Senate and House Republicans released federal budget blueprints last week that seek to eliminate deficit spending in a decade and repeal the Affordable Care Act.
But the Senate's plan doesn't fully embrace controversial House proposals to overhaul Medicare. Instead, the Senate offers less detailed prescriptions for how it would go about culling costs from the healthcare coverage program.
The Senate blueprint, unveiled by Sen. Mike Enzi (R-Wyo.), chairman of the Budget Committee, would reduce anticipated spending under current law by $5.1 trillion through 2025. The bulk of those savings come from cutting healthcare programs.
The Senate anticipates saving $2.1 trillion over 10 years by eliminating the coverage provisions of the ACA. That includes repealing the law's expansion of Medicaid eligibility to adults with incomes up to 138% of the federal poverty level and jettisoning the subsidies available to low- and middle-income households to buy private plans through state and federal exchanges.
The Senate budget also includes an additional $400 billion in reductions to Medicaid spending over a decade and $430 billion in savings from changes to Medicare benefits.
The average annual growth in Medicare spending slows from 6.4% under current law to 5.5% under the GOP proposal, with those increases largely driven by an aging population. The average yearly increases in Medicaid spending drop from 5.6% to 4.2% under the Republican budget blueprint.
The release of the House and Senate budget proposals is merely the start of the congressional budgeting process. The difficult part will come when legislators have to fill in the specific details about where exactly they want to reduce spending.
A presidential veto almost certainly looms for anything resembling the current proposals.
Henry Aaron, a senior fellow at the Brookings Institution, is skeptical about the ability of Republicans to pass a budget, even with full control of Congress. “Trying to find common ground within the Republican Party may not be as hard as finding common ground between Republicans and Democrats, but it's right up there,” he said.

== == ==

> What to work on:
(A) In the budget article, how much does the Senate expect to save over 10 years by eliminating the coverage provisions of the ACA?
(B) For each statement, answer yes or no to whether it agrees with the budget article, and quote the deciding words. (i) The Senate blueprint would reduce anticipated spending by $5.1 trillion through 2025. (ii) Under the GOP proposal, average annual growth in Medicare spending rises above 6.4%. (iii) The Senate plan fully adopts the House proposals to overhaul Medicare.
The data that come after the budget article are drawn from an unrelated source.

== == ==

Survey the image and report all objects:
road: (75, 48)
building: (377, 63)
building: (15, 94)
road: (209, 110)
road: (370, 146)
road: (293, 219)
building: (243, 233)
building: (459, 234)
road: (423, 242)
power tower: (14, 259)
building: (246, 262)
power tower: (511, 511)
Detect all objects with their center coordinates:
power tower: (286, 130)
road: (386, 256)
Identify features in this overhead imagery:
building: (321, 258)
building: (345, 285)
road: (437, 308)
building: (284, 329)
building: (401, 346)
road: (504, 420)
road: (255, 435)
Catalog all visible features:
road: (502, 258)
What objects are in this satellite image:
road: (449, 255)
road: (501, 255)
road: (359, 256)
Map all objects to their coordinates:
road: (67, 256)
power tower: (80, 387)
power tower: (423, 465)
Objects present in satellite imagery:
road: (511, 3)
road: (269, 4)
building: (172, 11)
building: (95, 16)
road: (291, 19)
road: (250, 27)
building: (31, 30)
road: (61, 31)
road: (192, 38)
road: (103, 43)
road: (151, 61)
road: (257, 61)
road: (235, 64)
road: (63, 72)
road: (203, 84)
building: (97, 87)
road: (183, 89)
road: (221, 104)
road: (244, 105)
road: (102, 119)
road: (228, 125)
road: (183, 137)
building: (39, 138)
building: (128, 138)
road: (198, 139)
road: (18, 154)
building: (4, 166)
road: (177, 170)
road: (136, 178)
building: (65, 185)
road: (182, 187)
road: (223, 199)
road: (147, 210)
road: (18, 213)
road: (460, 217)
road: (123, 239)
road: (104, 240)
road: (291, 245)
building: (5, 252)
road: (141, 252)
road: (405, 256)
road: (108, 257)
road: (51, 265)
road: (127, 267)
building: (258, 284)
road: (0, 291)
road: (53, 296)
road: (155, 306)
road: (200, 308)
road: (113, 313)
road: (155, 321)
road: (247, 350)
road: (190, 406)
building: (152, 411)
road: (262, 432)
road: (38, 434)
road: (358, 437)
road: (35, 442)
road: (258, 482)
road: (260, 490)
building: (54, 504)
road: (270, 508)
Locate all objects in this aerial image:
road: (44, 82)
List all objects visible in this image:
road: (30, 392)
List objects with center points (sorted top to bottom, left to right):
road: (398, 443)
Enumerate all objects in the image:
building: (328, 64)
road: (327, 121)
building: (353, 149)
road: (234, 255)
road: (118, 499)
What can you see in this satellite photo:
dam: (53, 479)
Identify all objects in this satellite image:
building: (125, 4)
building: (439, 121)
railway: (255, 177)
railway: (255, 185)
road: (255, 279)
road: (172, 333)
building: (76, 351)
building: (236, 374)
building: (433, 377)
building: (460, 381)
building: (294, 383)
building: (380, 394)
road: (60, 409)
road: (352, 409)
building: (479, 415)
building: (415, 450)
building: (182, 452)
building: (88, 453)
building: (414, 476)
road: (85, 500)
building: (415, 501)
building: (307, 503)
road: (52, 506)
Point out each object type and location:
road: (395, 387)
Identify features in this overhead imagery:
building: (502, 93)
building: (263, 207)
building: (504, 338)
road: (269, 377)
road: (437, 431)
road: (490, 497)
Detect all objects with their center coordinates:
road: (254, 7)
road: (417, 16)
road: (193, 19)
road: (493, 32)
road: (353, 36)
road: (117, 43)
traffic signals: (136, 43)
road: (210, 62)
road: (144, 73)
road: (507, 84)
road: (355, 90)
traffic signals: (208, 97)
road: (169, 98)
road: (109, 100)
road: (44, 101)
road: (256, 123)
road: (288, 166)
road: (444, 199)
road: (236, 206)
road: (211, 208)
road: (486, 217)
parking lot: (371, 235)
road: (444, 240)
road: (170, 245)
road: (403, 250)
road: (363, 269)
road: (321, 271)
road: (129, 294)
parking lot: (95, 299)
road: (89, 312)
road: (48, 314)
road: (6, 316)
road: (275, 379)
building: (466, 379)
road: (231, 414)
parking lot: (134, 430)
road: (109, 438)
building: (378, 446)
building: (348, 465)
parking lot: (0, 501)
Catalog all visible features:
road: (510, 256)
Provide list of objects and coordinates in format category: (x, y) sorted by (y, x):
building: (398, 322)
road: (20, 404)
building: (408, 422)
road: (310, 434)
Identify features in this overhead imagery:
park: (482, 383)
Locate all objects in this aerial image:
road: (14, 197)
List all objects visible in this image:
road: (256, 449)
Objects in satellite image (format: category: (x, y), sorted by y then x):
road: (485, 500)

== == ==

> Responses by task:
(A) $2.1 trillion.

(B)
(i) Yes: "would reduce anticipated spending under current law by $5.1 trillion through 2025"
(ii) No: "slows from 6.4% under current law to 5.5% under the GOP proposal"
(iii) No: "the Senate's plan doesn't fully embrace controversial House proposals to overhaul Medicare"